Try it>
From the material below, please set down exactly the lines starting with the one with "So einfach ist es also nicht, Gewohnheiten zu" and going on through the one with "UKLJUČITE NOTIFIKACIJE", without a single picture.

Material to process>
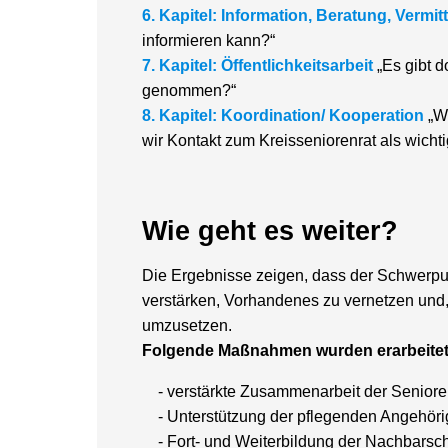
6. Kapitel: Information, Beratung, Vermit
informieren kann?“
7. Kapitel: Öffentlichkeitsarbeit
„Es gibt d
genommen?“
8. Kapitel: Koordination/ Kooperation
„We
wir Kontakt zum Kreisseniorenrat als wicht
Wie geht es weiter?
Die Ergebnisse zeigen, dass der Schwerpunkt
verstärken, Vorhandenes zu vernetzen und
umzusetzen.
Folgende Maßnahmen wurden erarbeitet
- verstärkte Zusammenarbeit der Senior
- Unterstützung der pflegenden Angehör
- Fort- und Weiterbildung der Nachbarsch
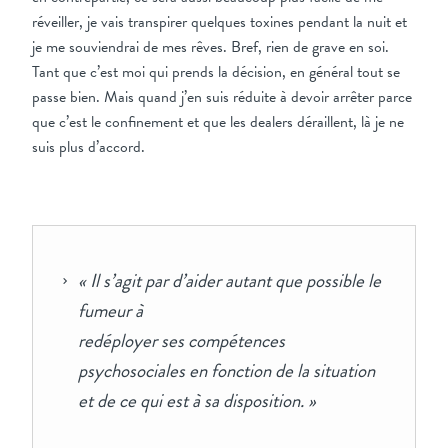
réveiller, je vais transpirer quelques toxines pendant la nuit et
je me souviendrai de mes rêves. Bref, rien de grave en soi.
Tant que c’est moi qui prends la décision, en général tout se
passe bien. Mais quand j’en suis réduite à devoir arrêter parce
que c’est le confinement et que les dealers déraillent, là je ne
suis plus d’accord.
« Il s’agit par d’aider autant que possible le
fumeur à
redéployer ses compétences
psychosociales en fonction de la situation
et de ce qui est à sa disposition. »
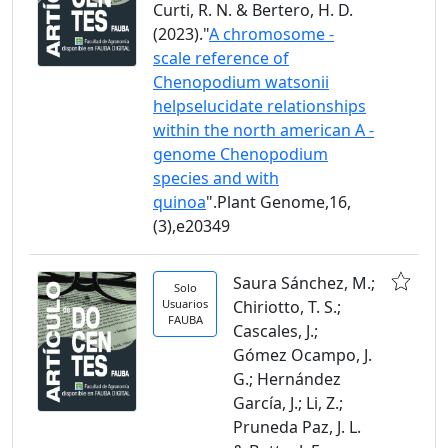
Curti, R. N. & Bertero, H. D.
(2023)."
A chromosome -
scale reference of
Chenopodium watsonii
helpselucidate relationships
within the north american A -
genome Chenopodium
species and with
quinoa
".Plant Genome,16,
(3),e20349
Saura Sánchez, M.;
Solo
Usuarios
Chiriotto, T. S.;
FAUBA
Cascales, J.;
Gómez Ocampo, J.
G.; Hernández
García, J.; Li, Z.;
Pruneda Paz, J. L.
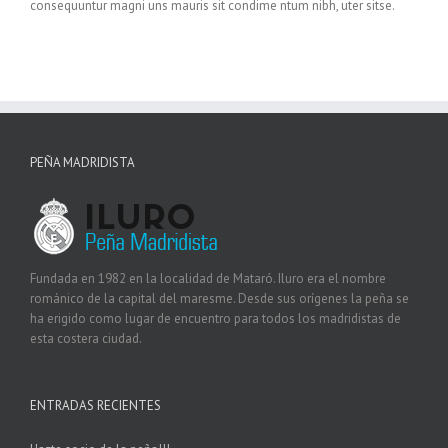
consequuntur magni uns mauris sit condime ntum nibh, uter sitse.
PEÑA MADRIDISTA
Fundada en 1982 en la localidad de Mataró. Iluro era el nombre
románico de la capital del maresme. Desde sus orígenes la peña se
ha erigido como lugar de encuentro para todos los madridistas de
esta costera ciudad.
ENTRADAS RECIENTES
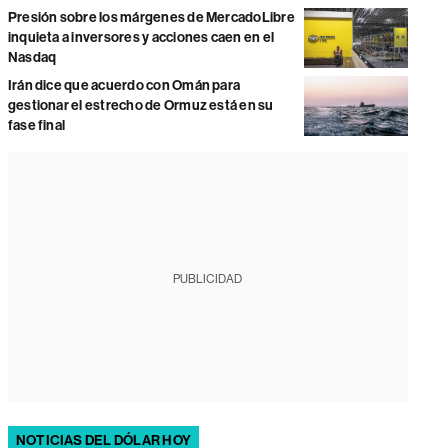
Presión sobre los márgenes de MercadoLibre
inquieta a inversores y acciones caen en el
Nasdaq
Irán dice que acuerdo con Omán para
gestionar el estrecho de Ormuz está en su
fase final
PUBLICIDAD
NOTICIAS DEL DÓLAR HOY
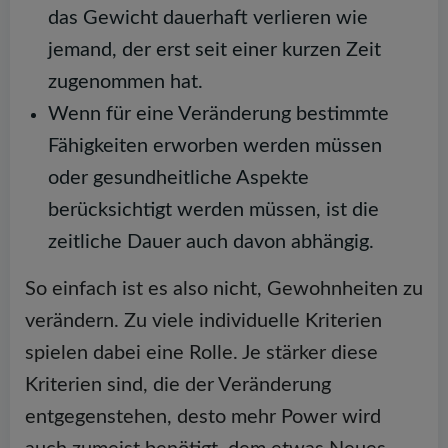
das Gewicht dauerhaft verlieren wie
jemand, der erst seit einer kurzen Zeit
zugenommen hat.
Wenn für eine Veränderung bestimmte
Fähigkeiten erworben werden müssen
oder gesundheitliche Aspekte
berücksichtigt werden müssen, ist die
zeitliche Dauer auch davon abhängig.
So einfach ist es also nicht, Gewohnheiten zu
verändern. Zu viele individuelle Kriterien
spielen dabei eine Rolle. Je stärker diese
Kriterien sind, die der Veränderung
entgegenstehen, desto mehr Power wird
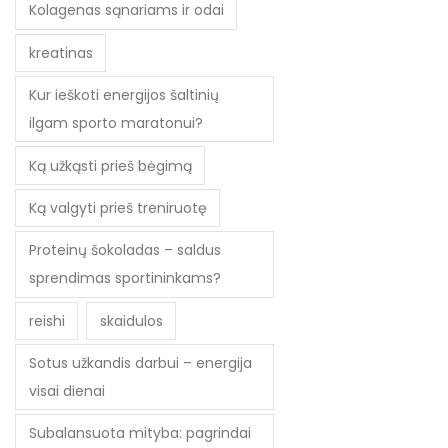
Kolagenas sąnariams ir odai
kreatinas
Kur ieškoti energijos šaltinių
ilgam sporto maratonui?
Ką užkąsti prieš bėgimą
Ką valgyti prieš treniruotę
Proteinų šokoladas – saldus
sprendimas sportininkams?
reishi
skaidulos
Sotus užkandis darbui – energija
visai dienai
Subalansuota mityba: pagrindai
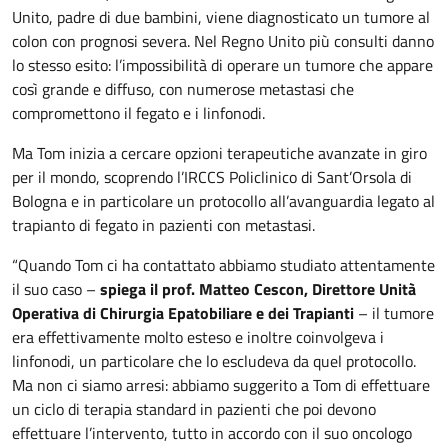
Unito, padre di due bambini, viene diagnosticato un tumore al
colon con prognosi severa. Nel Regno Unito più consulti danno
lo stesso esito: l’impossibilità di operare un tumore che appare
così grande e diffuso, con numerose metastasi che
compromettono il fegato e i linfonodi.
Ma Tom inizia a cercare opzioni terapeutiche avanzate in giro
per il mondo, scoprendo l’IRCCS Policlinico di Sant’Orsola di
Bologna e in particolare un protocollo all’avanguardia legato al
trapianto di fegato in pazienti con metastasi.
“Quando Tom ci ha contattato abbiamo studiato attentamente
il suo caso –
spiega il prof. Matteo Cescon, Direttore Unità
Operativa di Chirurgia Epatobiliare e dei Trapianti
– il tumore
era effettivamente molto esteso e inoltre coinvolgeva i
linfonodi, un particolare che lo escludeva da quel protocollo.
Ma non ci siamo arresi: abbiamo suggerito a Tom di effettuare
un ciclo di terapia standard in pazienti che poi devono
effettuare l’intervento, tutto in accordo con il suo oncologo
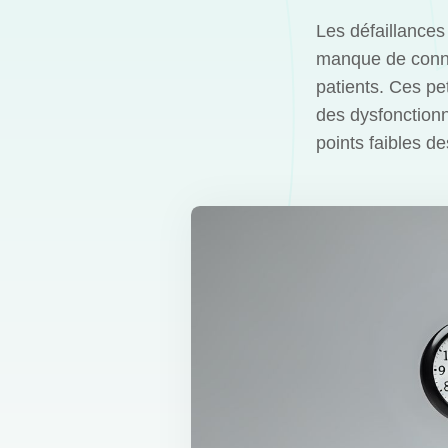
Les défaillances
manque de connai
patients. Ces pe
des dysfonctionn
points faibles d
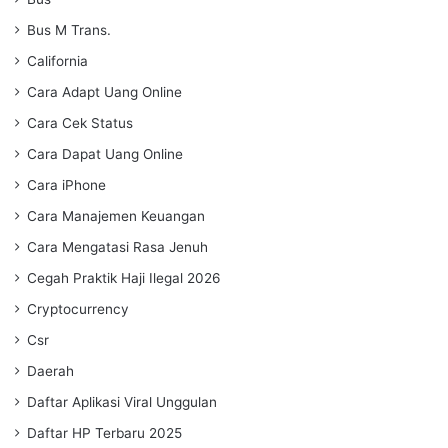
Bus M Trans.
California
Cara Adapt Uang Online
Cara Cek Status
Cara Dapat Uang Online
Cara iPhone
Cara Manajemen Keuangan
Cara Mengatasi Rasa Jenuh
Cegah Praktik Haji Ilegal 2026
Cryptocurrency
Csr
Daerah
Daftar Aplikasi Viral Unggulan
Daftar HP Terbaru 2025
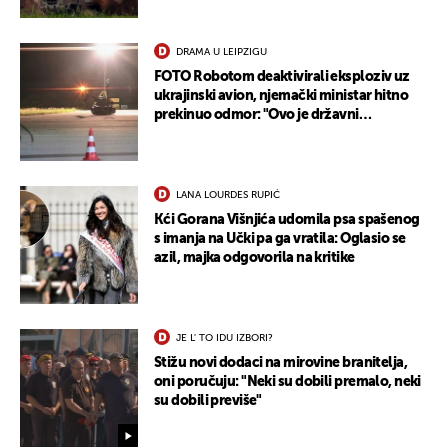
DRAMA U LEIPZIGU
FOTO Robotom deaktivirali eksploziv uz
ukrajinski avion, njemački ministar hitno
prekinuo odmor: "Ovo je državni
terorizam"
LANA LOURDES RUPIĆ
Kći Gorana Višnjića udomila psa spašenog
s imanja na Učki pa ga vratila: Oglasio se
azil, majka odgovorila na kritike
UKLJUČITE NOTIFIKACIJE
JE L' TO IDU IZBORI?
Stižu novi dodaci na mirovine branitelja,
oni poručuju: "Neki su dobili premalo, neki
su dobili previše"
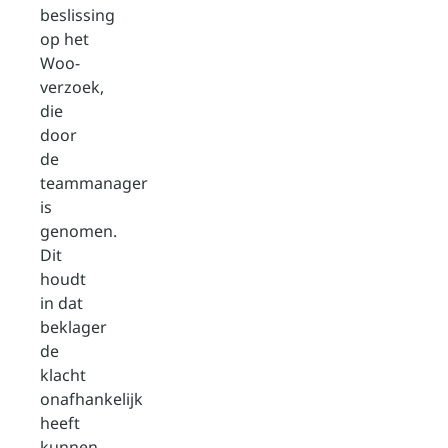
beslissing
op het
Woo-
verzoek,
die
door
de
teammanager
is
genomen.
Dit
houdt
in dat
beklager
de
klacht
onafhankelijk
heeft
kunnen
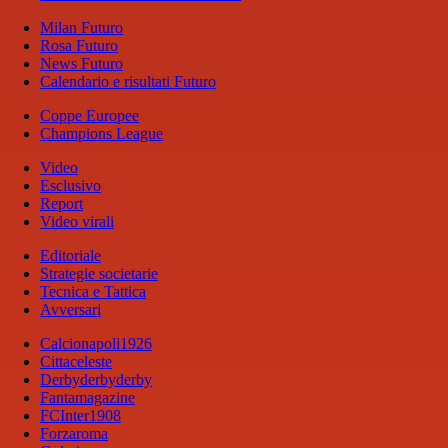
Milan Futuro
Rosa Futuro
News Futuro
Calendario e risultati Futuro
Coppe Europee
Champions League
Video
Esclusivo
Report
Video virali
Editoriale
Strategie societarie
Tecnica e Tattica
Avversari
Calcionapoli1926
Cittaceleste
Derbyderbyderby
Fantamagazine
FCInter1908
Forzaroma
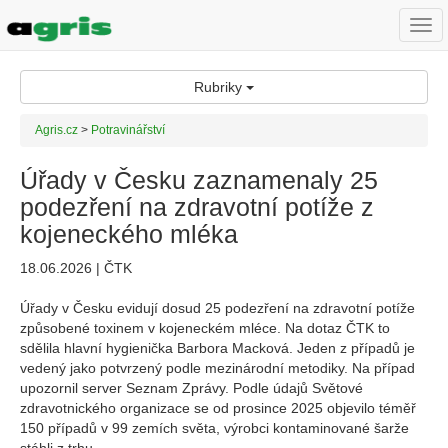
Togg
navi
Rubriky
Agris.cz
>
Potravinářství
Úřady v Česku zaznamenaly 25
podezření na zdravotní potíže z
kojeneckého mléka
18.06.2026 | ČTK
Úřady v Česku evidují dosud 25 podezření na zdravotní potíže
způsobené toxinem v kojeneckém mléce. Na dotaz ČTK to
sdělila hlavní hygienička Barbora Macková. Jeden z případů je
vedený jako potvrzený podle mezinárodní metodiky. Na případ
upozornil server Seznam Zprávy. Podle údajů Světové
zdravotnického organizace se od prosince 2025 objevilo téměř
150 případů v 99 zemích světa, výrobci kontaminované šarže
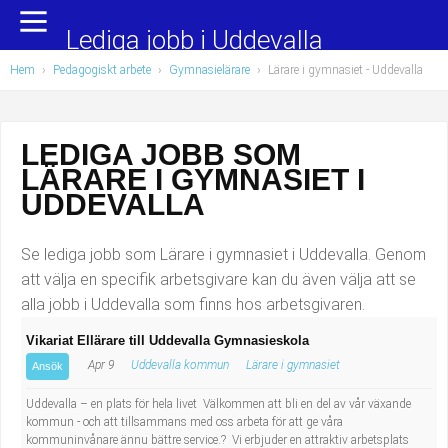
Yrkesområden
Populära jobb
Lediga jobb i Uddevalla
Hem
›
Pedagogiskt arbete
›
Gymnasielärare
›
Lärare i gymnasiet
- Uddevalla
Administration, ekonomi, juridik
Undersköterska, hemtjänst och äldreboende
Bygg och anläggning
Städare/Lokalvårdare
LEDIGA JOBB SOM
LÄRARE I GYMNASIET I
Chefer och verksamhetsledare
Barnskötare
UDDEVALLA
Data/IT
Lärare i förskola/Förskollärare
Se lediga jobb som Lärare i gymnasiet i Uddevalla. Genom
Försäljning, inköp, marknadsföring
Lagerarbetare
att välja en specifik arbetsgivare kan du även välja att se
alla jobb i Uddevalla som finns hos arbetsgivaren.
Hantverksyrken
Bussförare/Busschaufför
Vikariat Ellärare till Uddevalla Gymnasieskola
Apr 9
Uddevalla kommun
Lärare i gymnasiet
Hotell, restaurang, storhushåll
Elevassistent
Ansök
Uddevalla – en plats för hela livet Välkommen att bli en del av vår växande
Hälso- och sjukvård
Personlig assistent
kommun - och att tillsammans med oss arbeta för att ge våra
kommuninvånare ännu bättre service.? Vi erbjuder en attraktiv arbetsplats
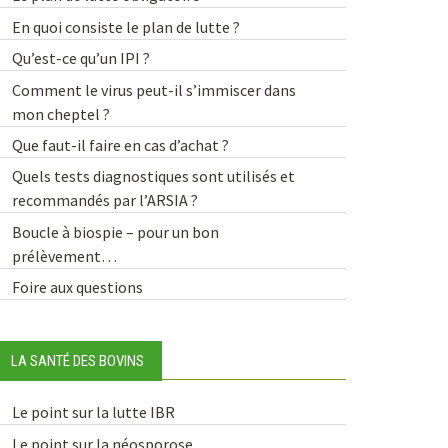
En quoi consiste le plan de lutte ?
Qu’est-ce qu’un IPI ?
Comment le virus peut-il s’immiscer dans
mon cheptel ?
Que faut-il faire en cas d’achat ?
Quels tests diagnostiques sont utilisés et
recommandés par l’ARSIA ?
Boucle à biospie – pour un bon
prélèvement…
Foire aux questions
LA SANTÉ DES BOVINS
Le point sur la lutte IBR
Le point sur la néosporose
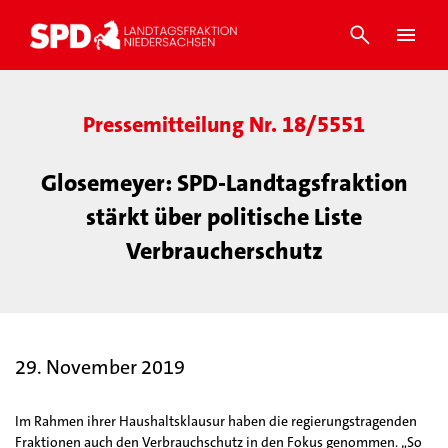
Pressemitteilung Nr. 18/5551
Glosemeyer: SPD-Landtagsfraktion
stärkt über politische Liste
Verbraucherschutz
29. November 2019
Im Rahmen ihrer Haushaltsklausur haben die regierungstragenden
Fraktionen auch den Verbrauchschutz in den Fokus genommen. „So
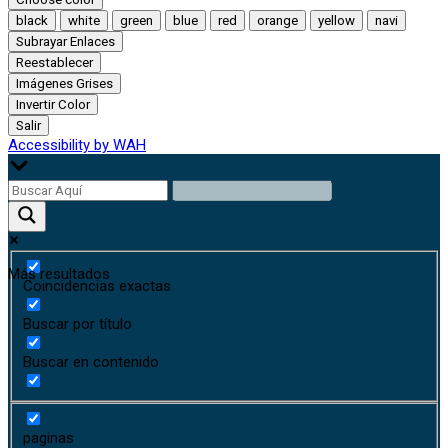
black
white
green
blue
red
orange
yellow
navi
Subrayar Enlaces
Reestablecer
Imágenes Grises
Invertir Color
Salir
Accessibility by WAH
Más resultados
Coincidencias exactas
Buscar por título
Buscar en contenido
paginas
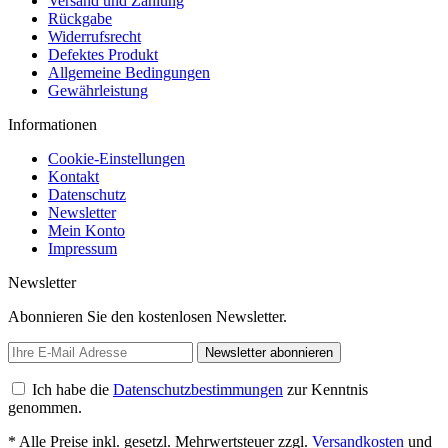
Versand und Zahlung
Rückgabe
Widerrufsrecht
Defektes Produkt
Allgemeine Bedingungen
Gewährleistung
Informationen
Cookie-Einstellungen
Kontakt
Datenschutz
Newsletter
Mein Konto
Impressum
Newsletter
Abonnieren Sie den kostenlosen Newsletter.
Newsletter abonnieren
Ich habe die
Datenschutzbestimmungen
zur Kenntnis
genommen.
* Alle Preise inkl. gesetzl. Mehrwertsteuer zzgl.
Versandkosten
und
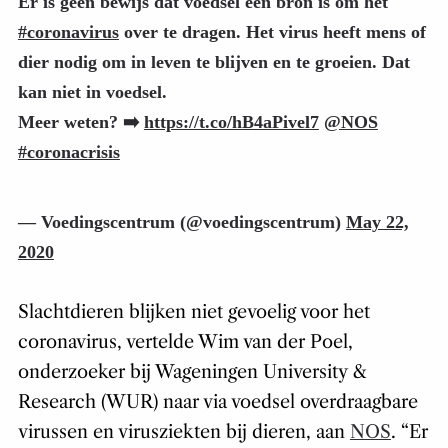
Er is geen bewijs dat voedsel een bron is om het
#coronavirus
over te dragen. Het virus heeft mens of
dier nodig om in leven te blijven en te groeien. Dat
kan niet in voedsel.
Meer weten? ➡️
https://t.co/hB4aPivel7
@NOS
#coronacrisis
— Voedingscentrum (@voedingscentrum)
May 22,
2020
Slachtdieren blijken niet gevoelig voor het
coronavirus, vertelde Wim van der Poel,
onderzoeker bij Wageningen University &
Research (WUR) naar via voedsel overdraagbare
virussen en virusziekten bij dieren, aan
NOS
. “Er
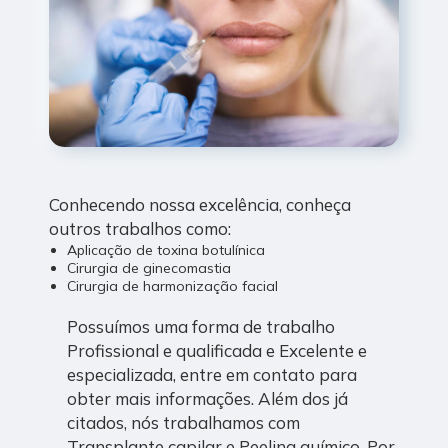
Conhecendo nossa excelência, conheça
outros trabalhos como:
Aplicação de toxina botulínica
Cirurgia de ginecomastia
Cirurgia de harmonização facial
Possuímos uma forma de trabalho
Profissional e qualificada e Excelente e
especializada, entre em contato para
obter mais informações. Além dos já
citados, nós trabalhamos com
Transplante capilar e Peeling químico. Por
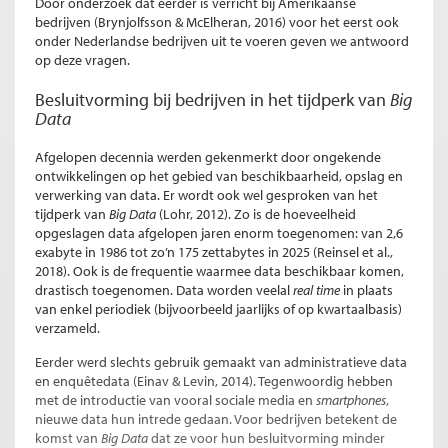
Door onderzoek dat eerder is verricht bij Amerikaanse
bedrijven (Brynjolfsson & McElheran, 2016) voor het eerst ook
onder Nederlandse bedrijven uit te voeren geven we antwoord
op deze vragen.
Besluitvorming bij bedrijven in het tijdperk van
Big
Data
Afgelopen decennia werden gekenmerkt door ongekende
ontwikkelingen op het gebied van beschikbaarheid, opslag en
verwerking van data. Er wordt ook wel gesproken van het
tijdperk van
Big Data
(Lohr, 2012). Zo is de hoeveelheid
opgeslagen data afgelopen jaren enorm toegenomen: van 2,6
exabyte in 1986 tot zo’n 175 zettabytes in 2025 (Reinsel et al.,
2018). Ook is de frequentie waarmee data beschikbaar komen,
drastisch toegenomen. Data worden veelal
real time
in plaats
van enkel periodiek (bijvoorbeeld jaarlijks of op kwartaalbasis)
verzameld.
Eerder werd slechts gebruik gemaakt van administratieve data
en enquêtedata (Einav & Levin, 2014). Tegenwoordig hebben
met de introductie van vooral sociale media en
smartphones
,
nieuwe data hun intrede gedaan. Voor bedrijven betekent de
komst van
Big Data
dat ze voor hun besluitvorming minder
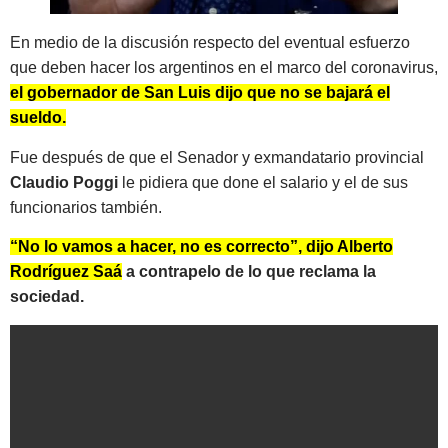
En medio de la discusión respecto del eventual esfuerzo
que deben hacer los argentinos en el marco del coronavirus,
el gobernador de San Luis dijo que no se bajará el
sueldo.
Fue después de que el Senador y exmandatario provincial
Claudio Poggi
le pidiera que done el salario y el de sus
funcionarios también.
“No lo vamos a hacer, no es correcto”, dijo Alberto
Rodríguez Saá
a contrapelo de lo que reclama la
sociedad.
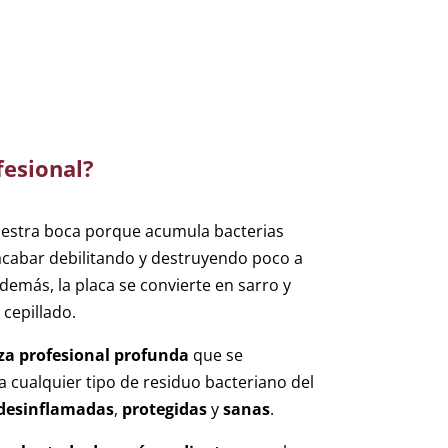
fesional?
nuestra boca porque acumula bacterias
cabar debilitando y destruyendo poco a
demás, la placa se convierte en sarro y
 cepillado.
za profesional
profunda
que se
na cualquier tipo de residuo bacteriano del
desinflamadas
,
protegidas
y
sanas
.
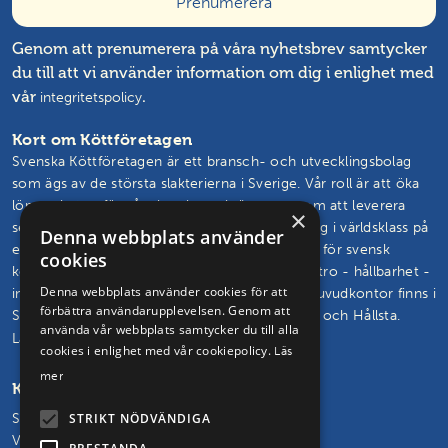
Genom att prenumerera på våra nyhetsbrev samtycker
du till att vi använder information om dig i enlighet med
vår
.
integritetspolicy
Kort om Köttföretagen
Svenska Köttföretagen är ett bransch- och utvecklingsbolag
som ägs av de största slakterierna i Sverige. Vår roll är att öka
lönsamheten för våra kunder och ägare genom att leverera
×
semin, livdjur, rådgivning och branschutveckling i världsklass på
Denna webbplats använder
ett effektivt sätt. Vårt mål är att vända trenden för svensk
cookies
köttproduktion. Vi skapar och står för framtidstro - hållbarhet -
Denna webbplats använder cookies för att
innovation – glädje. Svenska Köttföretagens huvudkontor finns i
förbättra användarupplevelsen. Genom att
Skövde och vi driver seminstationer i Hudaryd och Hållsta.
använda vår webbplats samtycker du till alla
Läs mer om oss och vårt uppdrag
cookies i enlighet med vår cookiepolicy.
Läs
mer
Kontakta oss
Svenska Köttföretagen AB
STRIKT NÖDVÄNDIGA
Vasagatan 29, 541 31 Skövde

Solution to the problem>
So einfach ist es also nicht, Gewohnheiten zu
verändern. Zu viele individuelle Kriterien
spielen dabei eine Rolle. Je stärker diese
Kriterien sind, die der Veränderung
entgegenstehen, desto mehr Power wird
Kolagenas sąnariams ir odai
kreatinas
Kur ieškoti energijos šaltinių
ilgam sporto maratonui?
Ką užkąsti prieš bėgimą
Ką valgyti prieš treniruotę
Proteinų šokoladas – saldus
sprendimas sportininkams?
reishi
skaidulos
Sotus užkandis darbui – energija
visai dienai
Subalansuota mityba: pagrindai
Unito, padre di due bambini, viene diagnosticato un tumore al
colon con prognosi severa. Nel Regno Unito più consulti danno
lo stesso esito: l’impossibilità di operare un tumore che appare
così grande e diffuso, con numerose metastasi che
compromettono il fegato e i linfonodi.
Ma Tom inizia a cercare opzioni terapeutiche avanzate in giro
per il mondo, scoprendo l’IRCCS Policlinico di Sant’Orsola di
Bologna e in particolare un protocollo all’avanguardia legato al
trapianto di fegato in pazienti con metastasi.
“Quando Tom ci ha contattato abbiamo studiato attentamente
il suo caso –
spiega il prof. Matteo Cescon, Direttore Unità
Operativa di Chirurgia Epatobiliare e dei Trapianti
– il tumore
era effettivamente molto esteso e inoltre coinvolgeva i
linfonodi, un particolare che lo escludeva da quel protocollo.
Ma non ci siamo arresi: abbiamo suggerito a Tom di effettuare
un ciclo di terapia standard in pazienti che poi devono
effettuare l’intervento, tutto in accordo con il suo oncologo
Les défaillances
manque de connai
patients. Ces pe
des dysfonctionn
points faibles d
Bus M Trans.
California
Cara Adapt Uang Online
Cara Cek Status
Cara Dapat Uang Online
Cara iPhone
Cara Manajemen Keuangan
Cara Mengatasi Rasa Jenuh
Cegah Praktik Haji Ilegal 2026
Cryptocurrency
Csr
Daerah
Daftar Aplikasi Viral Unggulan
Daftar HP Terbaru 2025
DRAMA U LEIPZIGU
FOTO Robotom deaktivirali eksploziv uz
ukrajinski avion, njemački ministar hitno
prekinuo odmor: "Ovo je državni
terorizam"
LANA LOURDES RUPIĆ
Kći Gorana Višnjića udomila psa spašenog
s imanja na Učki pa ga vratila: Oglasio se
azil, majka odgovorila na kritike
UKLJUČITE NOTIFIKACIJE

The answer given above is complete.